▸ **Directions for this task**: Every line of the entries below that includes "discovery" belongs in the answer, copied as written.

===

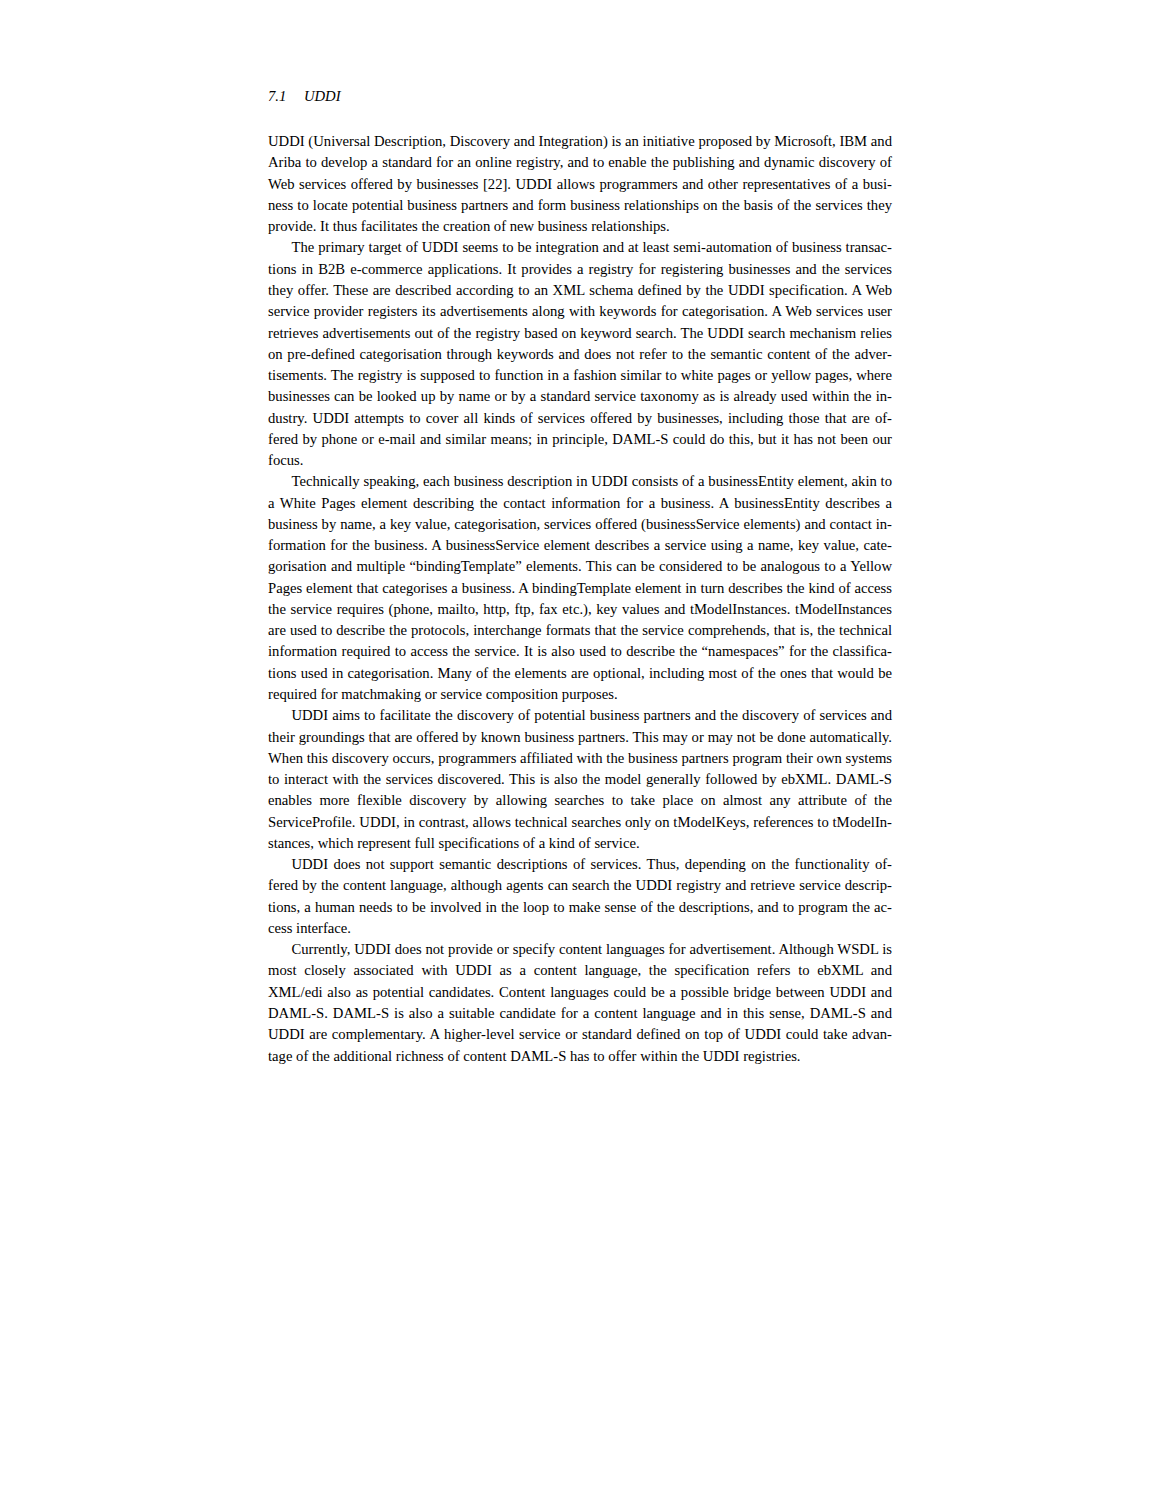7.1 UDDI
UDDI (Universal Description, Discovery and Integration) is an initiative proposed by Microsoft, IBM and Ariba to develop a standard for an online registry, and to enable the publishing and dynamic discovery of Web services offered by businesses [22]. UDDI allows programmers and other representatives of a business to locate potential business partners and form business relationships on the basis of the services they provide. It thus facilitates the creation of new business relationships.
The primary target of UDDI seems to be integration and at least semi-automation of business transactions in B2B e-commerce applications. It provides a registry for registering businesses and the services they offer. These are described according to an XML schema defined by the UDDI specification. A Web service provider registers its advertisements along with keywords for categorisation. A Web services user retrieves advertisements out of the registry based on keyword search. The UDDI search mechanism relies on pre-defined categorisation through keywords and does not refer to the semantic content of the advertisements. The registry is supposed to function in a fashion similar to white pages or yellow pages, where businesses can be looked up by name or by a standard service taxonomy as is already used within the industry. UDDI attempts to cover all kinds of services offered by businesses, including those that are offered by phone or e-mail and similar means; in principle, DAML-S could do this, but it has not been our focus.
Technically speaking, each business description in UDDI consists of a businessEntity element, akin to a White Pages element describing the contact information for a business. A businessEntity describes a business by name, a key value, categorisation, services offered (businessService elements) and contact information for the business. A businessService element describes a service using a name, key value, categorisation and multiple “bindingTemplate” elements. This can be considered to be analogous to a Yellow Pages element that categorises a business. A bindingTemplate element in turn describes the kind of access the service requires (phone, mailto, http, ftp, fax etc.), key values and tModelInstances. tModelInstances are used to describe the protocols, interchange formats that the service comprehends, that is, the technical information required to access the service. It is also used to describe the “namespaces” for the classifications used in categorisation. Many of the elements are optional, including most of the ones that would be required for matchmaking or service composition purposes.
UDDI aims to facilitate the discovery of potential business partners and the discovery of services and their groundings that are offered by known business partners. This may or may not be done automatically. When this discovery occurs, programmers affiliated with the business partners program their own systems to interact with the services discovered. This is also the model generally followed by ebXML. DAML-S enables more flexible discovery by allowing searches to take place on almost any attribute of the ServiceProfile. UDDI, in contrast, allows technical searches only on tModelKeys, references to tModelInstances, which represent full specifications of a kind of service.
UDDI does not support semantic descriptions of services. Thus, depending on the functionality offered by the content language, although agents can search the UDDI registry and retrieve service descriptions, a human needs to be involved in the loop to make sense of the descriptions, and to program the access interface.
Currently, UDDI does not provide or specify content languages for advertisement. Although WSDL is most closely associated with UDDI as a content language, the specification refers to ebXML and XML/edi also as potential candidates. Content languages could be a possible bridge between UDDI and DAML-S. DAML-S is also a suitable candidate for a content language and in this sense, DAML-S and UDDI are complementary. A higher-level service or standard defined on top of UDDI could take advantage of the additional richness of content DAML-S has to offer within the UDDI registries.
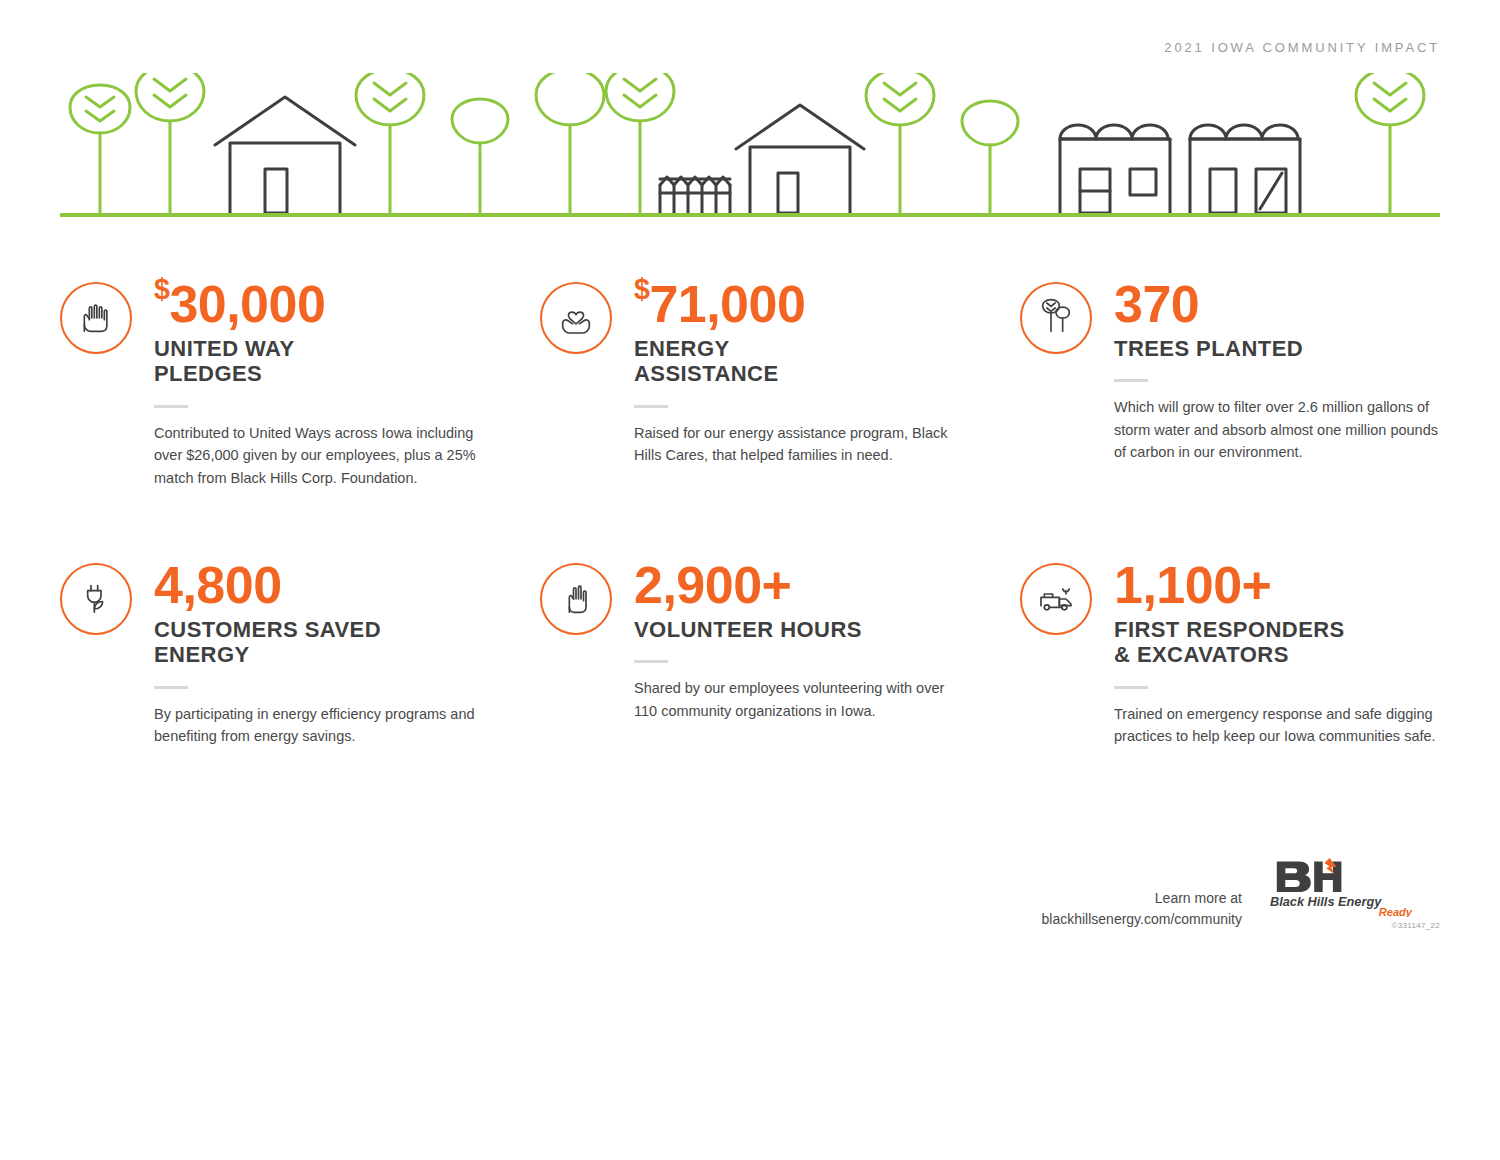2021 Iowa Community Impact
$30,000
United Way
Pledges
Contributed to United Ways across Iowa including over $26,000 given by our employees, plus a 25% match from Black Hills Corp. Foundation.
$71,000
Energy
Assistance
Raised for our energy assistance program, Black Hills Cares, that helped families in need.
370
Trees Planted
Which will grow to filter over 2.6 million gallons of storm water and absorb almost one million pounds of carbon in our environment.
4,800
Customers Saved
Energy
By participating in energy efficiency programs and benefiting from energy savings.
2,900+
Volunteer Hours
Shared by our employees volunteering with over 110 community organizations in Iowa.
1,100+
First Responders
& Excavators
Trained on emergency response and safe digging practices to help keep our Iowa communities safe.
Learn more at
blackhillsenergy.com/community
Black Hills Energy Ready
©331147_22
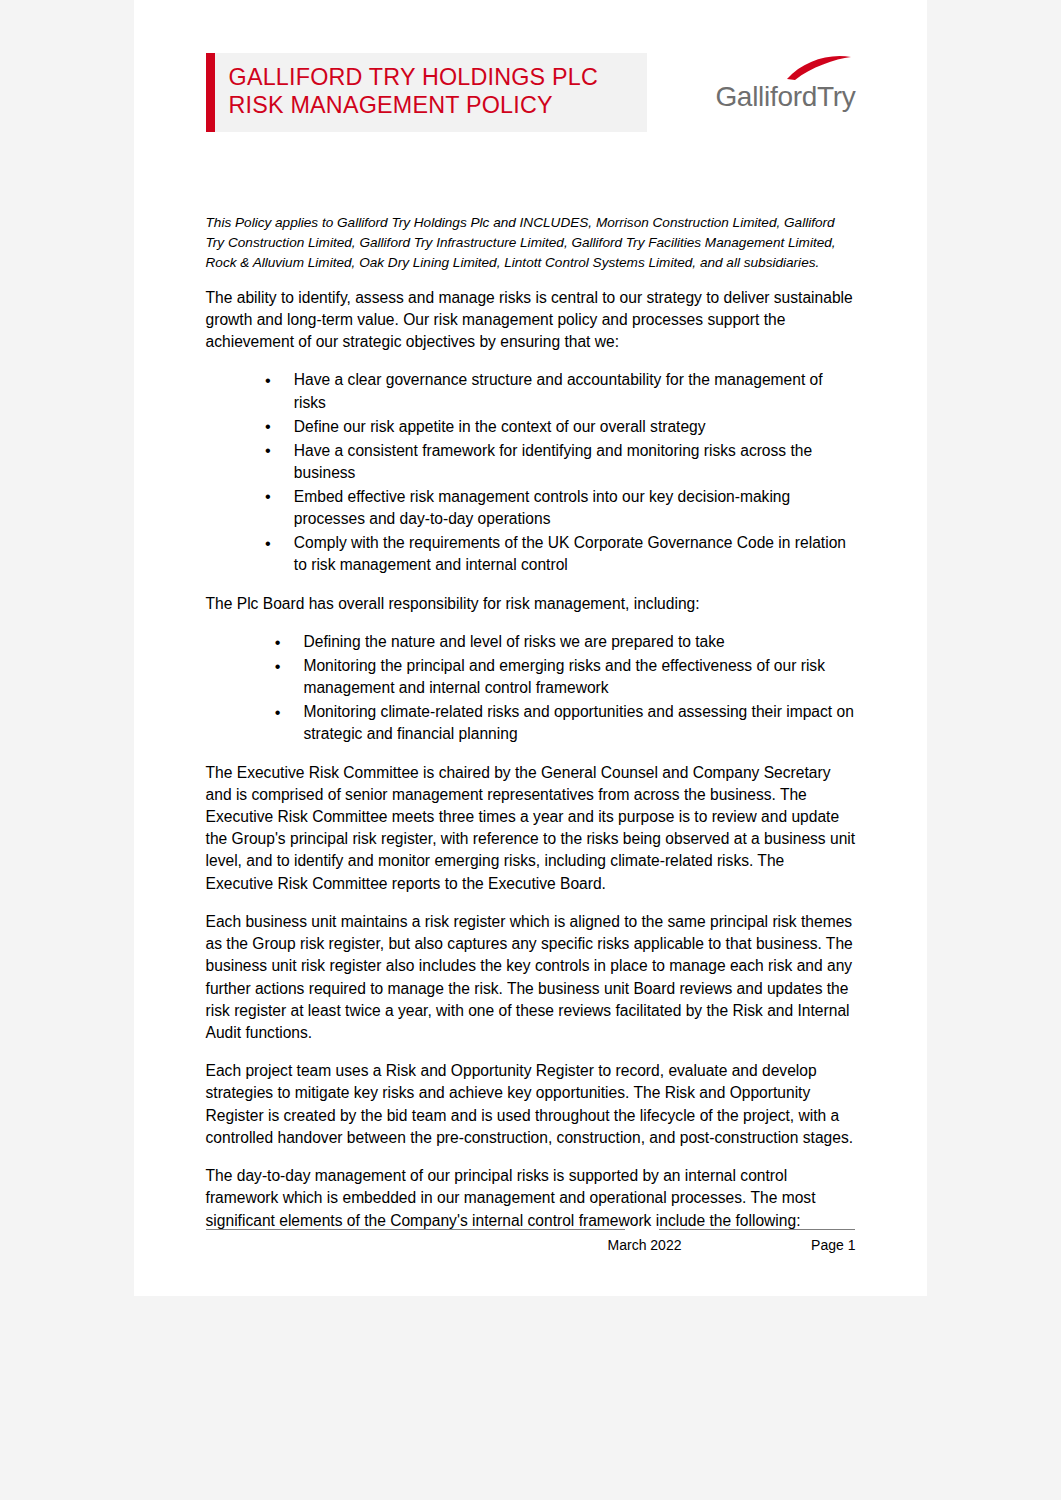GALLIFORD TRY HOLDINGS PLC
RISK MANAGEMENT POLICY
Galliford Try
This Policy applies to Galliford Try Holdings Plc and INCLUDES, Morrison Construction Limited, Galliford Try Construction Limited, Galliford Try Infrastructure Limited, Galliford Try Facilities Management Limited, Rock & Alluvium Limited, Oak Dry Lining Limited, Lintott Control Systems Limited, and all subsidiaries.
The ability to identify, assess and manage risks is central to our strategy to deliver sustainable growth and long-term value. Our risk management policy and processes support the achievement of our strategic objectives by ensuring that we:
Have a clear governance structure and accountability for the management of risks
Define our risk appetite in the context of our overall strategy
Have a consistent framework for identifying and monitoring risks across the business
Embed effective risk management controls into our key decision-making processes and day-to-day operations
Comply with the requirements of the UK Corporate Governance Code in relation to risk management and internal control
The Plc Board has overall responsibility for risk management, including:
Defining the nature and level of risks we are prepared to take
Monitoring the principal and emerging risks and the effectiveness of our risk management and internal control framework
Monitoring climate-related risks and opportunities and assessing their impact on strategic and financial planning
The Executive Risk Committee is chaired by the General Counsel and Company Secretary and is comprised of senior management representatives from across the business. The Executive Risk Committee meets three times a year and its purpose is to review and update the Group's principal risk register, with reference to the risks being observed at a business unit level, and to identify and monitor emerging risks, including climate-related risks. The Executive Risk Committee reports to the Executive Board.
Each business unit maintains a risk register which is aligned to the same principal risk themes as the Group risk register, but also captures any specific risks applicable to that business. The business unit risk register also includes the key controls in place to manage each risk and any further actions required to manage the risk. The business unit Board reviews and updates the risk register at least twice a year, with one of these reviews facilitated by the Risk and Internal Audit functions.
Each project team uses a Risk and Opportunity Register to record, evaluate and develop strategies to mitigate key risks and achieve key opportunities. The Risk and Opportunity Register is created by the bid team and is used throughout the lifecycle of the project, with a controlled handover between the pre-construction, construction, and post-construction stages.
The day-to-day management of our principal risks is supported by an internal control framework which is embedded in our management and operational processes. The most significant elements of the Company's internal control framework include the following:
March 2022 Page 1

===

▸ **Your solution**:
UDDI (Universal Description, Discovery and Integration) is an initiative proposed by Microsoft, IBM and Ariba to develop a standard for an online registry, and to enable the publishing and dynamic discovery of Web services offered by businesses [22]. UDDI allows programmers and other representatives of a business to locate potential business partners and form business relationships on the basis of the services they provide. It thus facilitates the creation of new business relationships.
UDDI aims to facilitate the discovery of potential business partners and the discovery of services and their groundings that are offered by known business partners. This may or may not be done automatically. When this discovery occurs, programmers affiliated with the business partners program their own systems to interact with the services discovered. This is also the model generally followed by ebXML. DAML-S enables more flexible discovery by allowing searches to take place on almost any attribute of the ServiceProfile. UDDI, in contrast, allows technical searches only on tModelKeys, references to tModelInstances, which represent full specifications of a kind of service.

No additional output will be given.